Captain Lote leaned forward. His gray eyes snapped.
“Want to fight, do you?” he queried.
“You bet I do!”
“All right, my boy, then go—and fight. I'd be ashamed of myself if I held you back a minute. Go and fight—and fight hard. I only wish to God I was young enough to go with you.”
CHAPTER XIII
And so, in this unexpected fashion, came prematurely the end of the four year trial agreement between Albert Speranza and Z. Snow and Co. Of course neither Captain Zelotes nor Albert admitted that it had ended. Each professed to regard the break as merely temporary.
“You'll be back at that desk in a little while, Al,” said the captain, “addin' up figgers and tormentin' Issy.” And Albert's reply was invariably, “Why, of course, Grandfather.”

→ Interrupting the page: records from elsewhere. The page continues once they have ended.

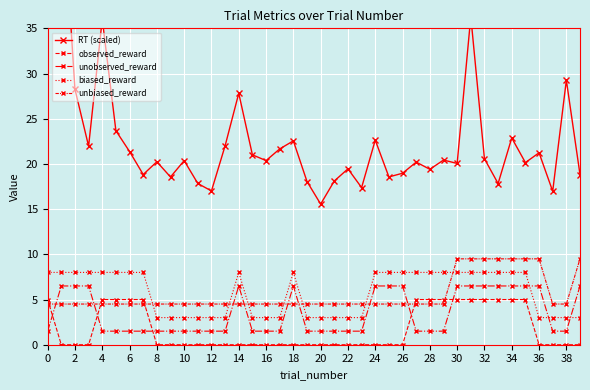

True or false: unobserved_reward and RT (scaled) cross at least once.

False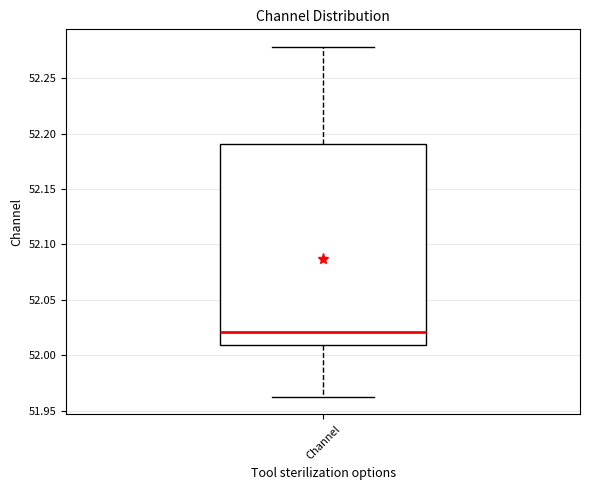

Transcribe this box plot: give where the median line is, the range the box spans, and where the two whiskers end, as read against the y-axis. The values are not printed on the chart, so give them approximately, as read against the axis.

median 52.020, box 52.010 to 52.190, whiskers 51.965 to 52.280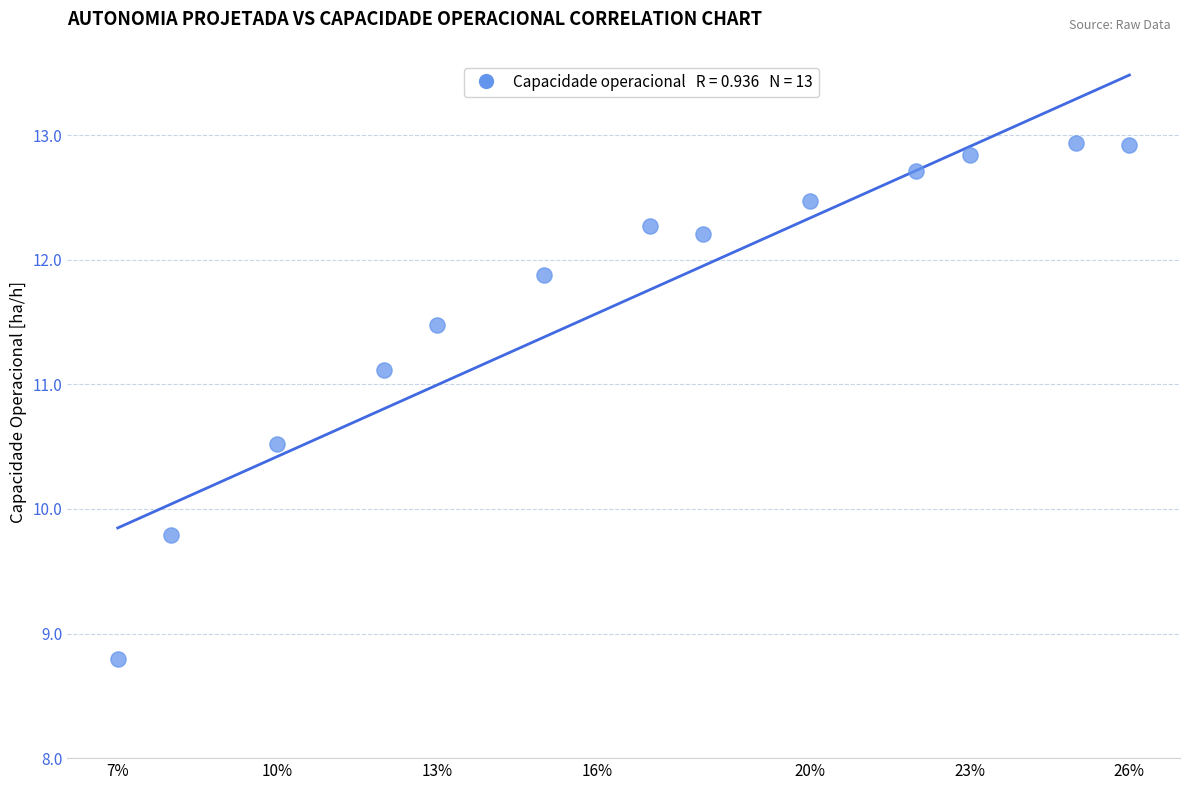

What Y value in the scatter plot is closest to 10?

9.8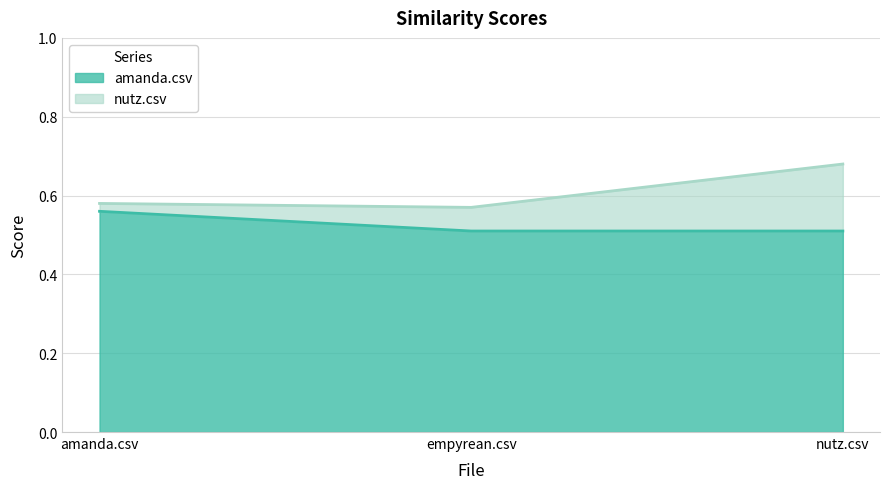

What is the sum of the amanda.csv values at amanda.csv and nutz.csv?

1.1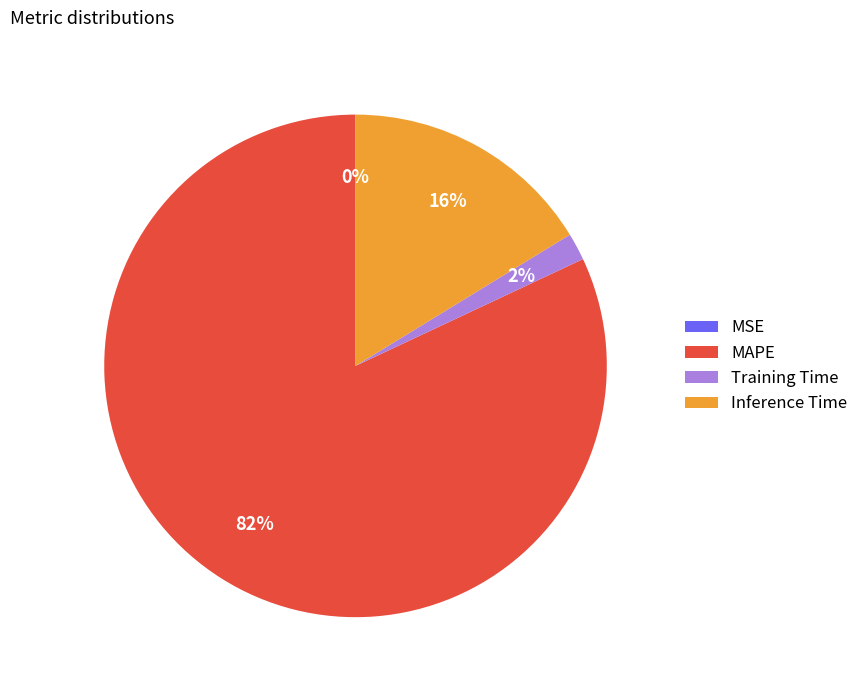

Is the sum of Inference Time and Training Time greater than half?

No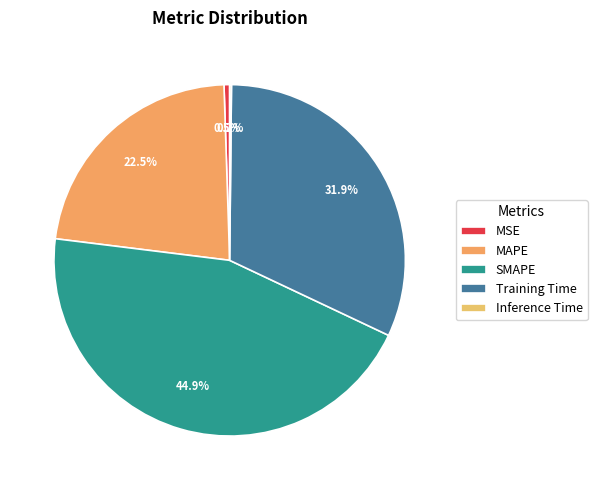

How many segments does this pie chart have?

5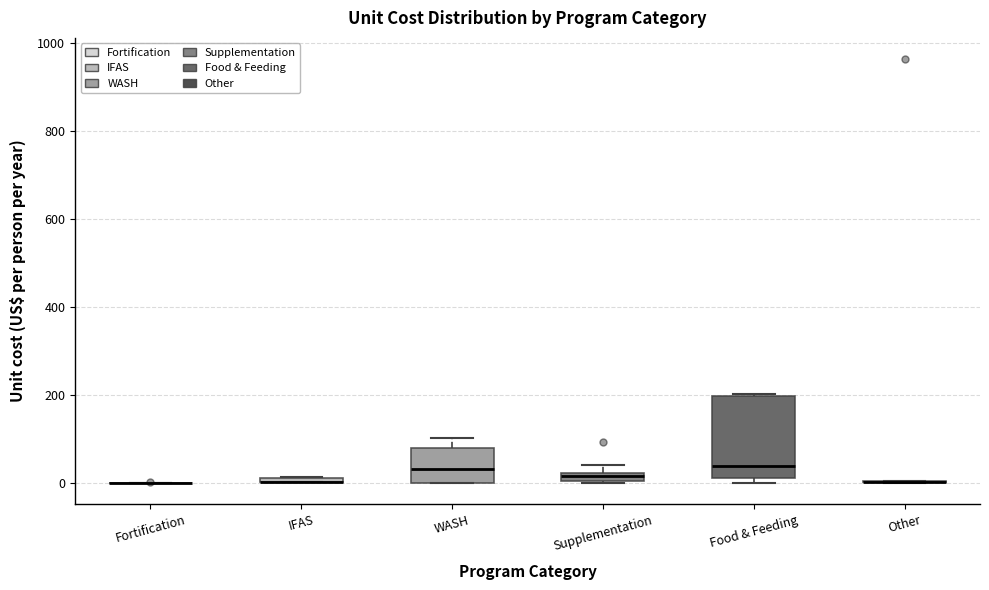

Where is the upper edge of the box for IFAS on the y-axis? The values are not printed on the chart, so give them approximately, as read against the axis.

20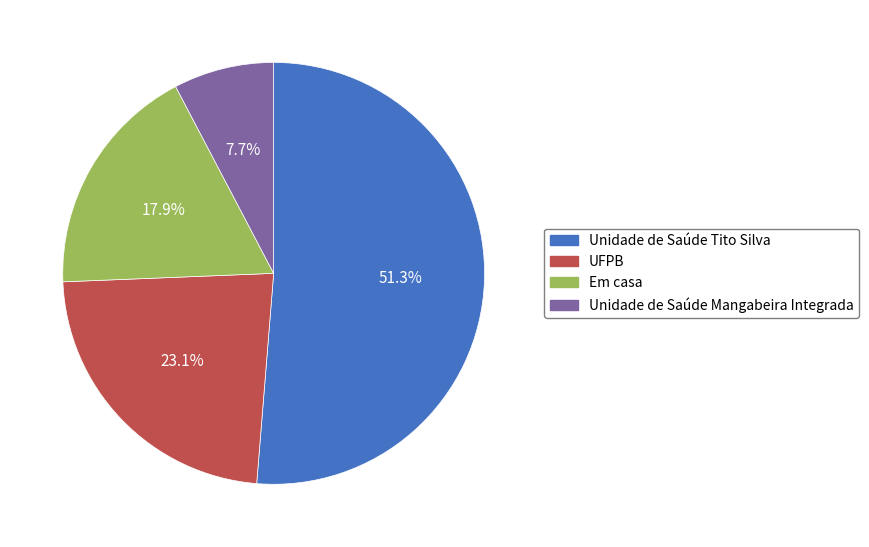

Which slice represents more than half of the pie?

Unidade de Saúde Tito Silva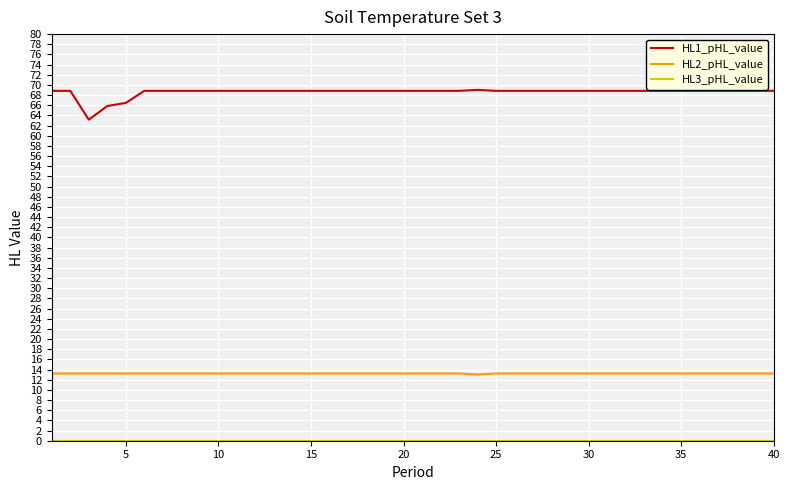

How many lines are shown in the chart?

3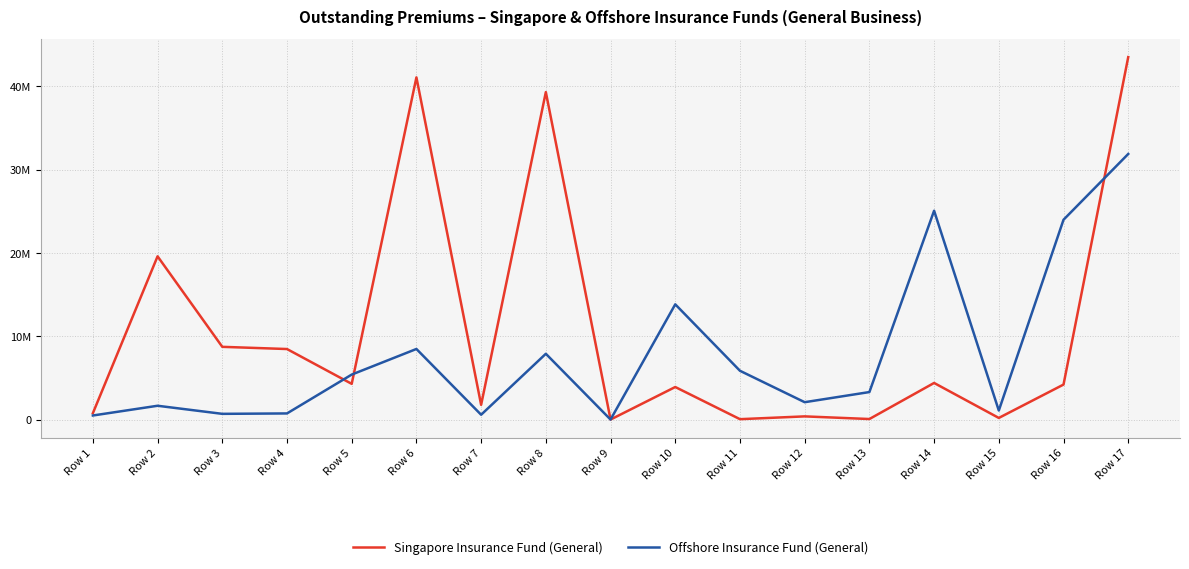

Rank the series by their maximum value, from lowest to highest.

Offshore Insurance Fund (General), Singapore Insurance Fund (General)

He had dreaded his grandmother's reception of the news of his intended enlistment. Olive worshiped her daughter's boy and, although an ardent patriot, was by no means as fiercely belligerent as her husband. She prayed each night for the defeat of the Hun, whereas Captain Lote was for licking him first and praying afterwards. Albert feared a scene; he feared that she might be prostrated when she learned that he was to go to war. But she bore it wonderfully well, and as for the dreaded “scene,” there was none.
“Zelotes says he thinks it's the right thing for you to do, Albert,” she said, “so I suppose I ought to think so, too. But, oh, my dear, DO you really feel that you must? I—it don't seem as I could bear to . . . but there, I mustn't talk so. It ain't a mite harder for me than it is for thousands of women all over this world. . . . And perhaps the government folks won't take you, anyway. Rachel said she read in the Item about some young man over in Bayport who was rejected because he had fat feet. She meant flat feet, I suppose, poor thing. Oh, dear me, I'm laughin', and it seems wicked to laugh a time like this. And when I think of you goin', Albert, I—I . . . but there, I promised Zelotes I wouldn't. . . . And they MAY not take you. . . . But oh, of course they will, of course they will! . . . I'm goin' to make you a chicken pie for dinner to-day; I know how you like it. . . . If only they MIGHT reject you! . . . But there, I said I wouldn't and I won't.”